» **WHAT TO WORK ON**:
Wherever the word "right" occurs in the listing, copy the whole line.

» **TASK INPUTS**:
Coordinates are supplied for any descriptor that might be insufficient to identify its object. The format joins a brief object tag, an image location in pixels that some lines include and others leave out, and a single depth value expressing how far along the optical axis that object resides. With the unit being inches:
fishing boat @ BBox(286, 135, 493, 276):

---

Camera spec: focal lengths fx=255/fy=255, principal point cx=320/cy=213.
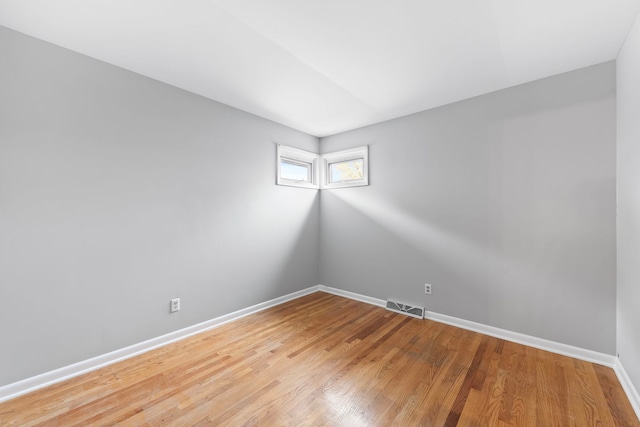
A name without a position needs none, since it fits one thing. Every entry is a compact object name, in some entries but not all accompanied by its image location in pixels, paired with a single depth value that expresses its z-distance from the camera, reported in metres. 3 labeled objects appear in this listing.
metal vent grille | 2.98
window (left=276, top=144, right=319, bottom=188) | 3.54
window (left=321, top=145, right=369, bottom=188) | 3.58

» **TASK RESPONSE**:
window (left=276, top=144, right=319, bottom=188) | 3.54
window (left=321, top=145, right=369, bottom=188) | 3.58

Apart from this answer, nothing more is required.